For advisories from the Mozambique National Meteorological Institute (in Portuguese), visit: http://www.inam.gov.mz/index.php/pt/novo-sistema

By Rob Gutro
NASA’s Goddard Space Flight Center

Idai (Southern Indian Ocean)

Mar. 11, 2019 – NASA’s Aqua Satellite Finds Tropical Cyclone Idai in Mozambique Channel

Visible imagery from NASA’s Aqua satellite revealed the center of Tropical Cyclone Idai in the Mozambique Channel.

Aqua image of Idai
On March 11, 2019, the MODIS instrument aboard NASA’s Aqua satellite captured a visible light image of Tropical Cyclone Idai in the Mozambique Channel, Southern Indian Ocean. Mozambique is located (left) on the African mainland and Madagascar (right) is the island nation. Credit: NASA Worldview, Earth Observing System Data and Information System (EOSDIS)
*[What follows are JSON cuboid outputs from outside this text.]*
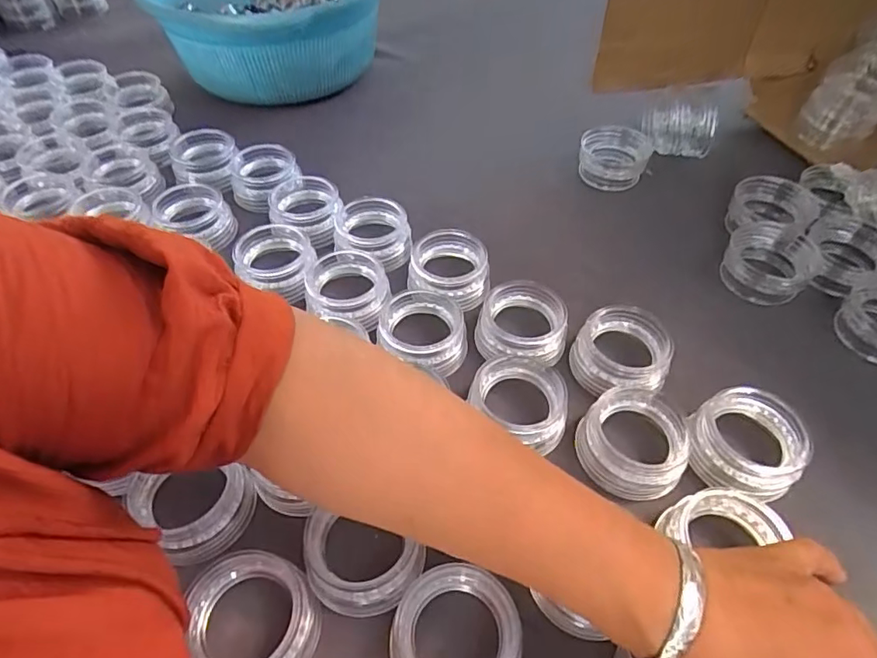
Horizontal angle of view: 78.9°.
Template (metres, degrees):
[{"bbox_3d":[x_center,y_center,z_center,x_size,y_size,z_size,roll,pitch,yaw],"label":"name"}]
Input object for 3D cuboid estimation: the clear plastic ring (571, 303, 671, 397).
[{"bbox_3d":[0.128,0.016,0.375,0.063,0.026,0.074,17,53,12],"label":"clear plastic ring"}]

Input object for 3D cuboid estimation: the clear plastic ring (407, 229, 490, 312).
[{"bbox_3d":[0.008,-0.047,0.433,0.064,0.039,0.064,0,51,0],"label":"clear plastic ring"}]

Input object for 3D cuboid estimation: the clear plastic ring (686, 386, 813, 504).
[{"bbox_3d":[0.194,0.071,0.335,0.066,0.026,0.062,0,51,0],"label":"clear plastic ring"}]

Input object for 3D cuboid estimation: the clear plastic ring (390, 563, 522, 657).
[{"bbox_3d":[0.009,0.159,0.269,0.062,0.023,0.063,0,51,0],"label":"clear plastic ring"}]

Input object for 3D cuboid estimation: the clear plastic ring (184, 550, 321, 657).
[{"bbox_3d":[-0.095,0.150,0.274,0.062,0.030,0.067,0,51,0],"label":"clear plastic ring"}]

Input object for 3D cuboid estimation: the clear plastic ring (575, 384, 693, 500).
[{"bbox_3d":[0.125,0.071,0.340,0.075,0.023,0.065,-12,52,-11],"label":"clear plastic ring"}]

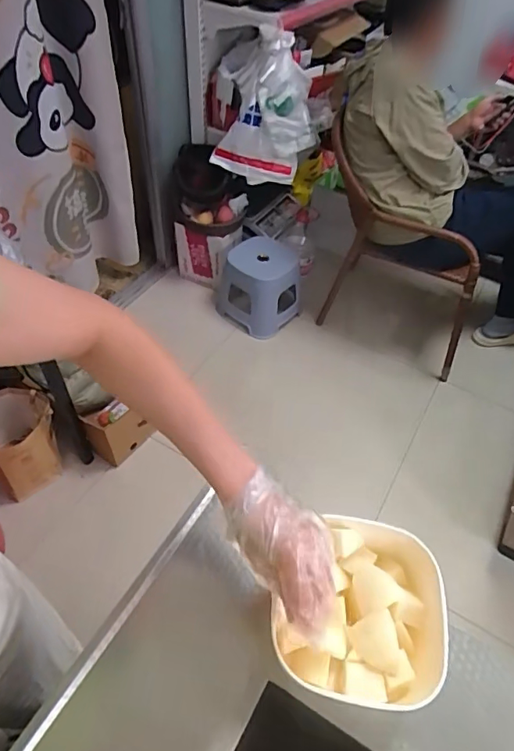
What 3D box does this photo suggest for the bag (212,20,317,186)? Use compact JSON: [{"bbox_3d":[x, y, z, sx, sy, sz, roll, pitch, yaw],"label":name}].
[{"bbox_3d":[0.020,-0.812,1.482,0.300,0.439,0.132,7,51,3],"label":"bag"}]

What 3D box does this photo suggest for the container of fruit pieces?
[{"bbox_3d":[0.106,0.243,0.498,0.168,0.060,0.166,8,51,3],"label":"container of fruit pieces"}]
The Mozambique Channel is the body of water in the Southern Indian Ocean that flows between Mozambique on the African mainland and the island nation of Madagascar.

Tropical Cyclone Idai developed on March 9 around 4 a.m. EST (0900 UTC). It developed from the low pressure area designated System 98S. When it strengthened into a depression, it was renamed Tropical Cyclone 18S. After strengthening into a tropical storm on March 10, it was renamed Idai.

On March 11, 2019, the Moderate Resolution Imaging Spectroradiometer or MODIS instrument aboard NASA’s Aqua satellite captured a visible image of Tropical Cyclone Idai. Bands of powerful thunderstorms were wrapping around an eye obscured by high clouds. The eye appears to be about 17 nautical-miles wide. At the time of the image, west-central Mozambique was being affected by the eastern quadrant of this powerful storm.

On Monday, March 11, 2019 at 11 a.m. EDT (1500 UTC), Idai was located near 17.6 degrees south latitude and 42.6 degrees east longitude. That’s about 307 miles north-northeast of Europa Island. Idai was moving to the southwest and had maximum sustained winds 105 knots (121 mph/194.5 kph). It was generating maximum wave heights near 27 feet (8.2 meters).

The Joint Typhoon Warning Center expects Idai to intensify further as it moves west. Idai’s sustained winds are expected to peak at a Category 4 hurricane strength (on the Saffir-Simpson hurricane wind scale) with 125 knots (144 mph/231.5 kph) before making landfall near Beira, Mozambique after March 15.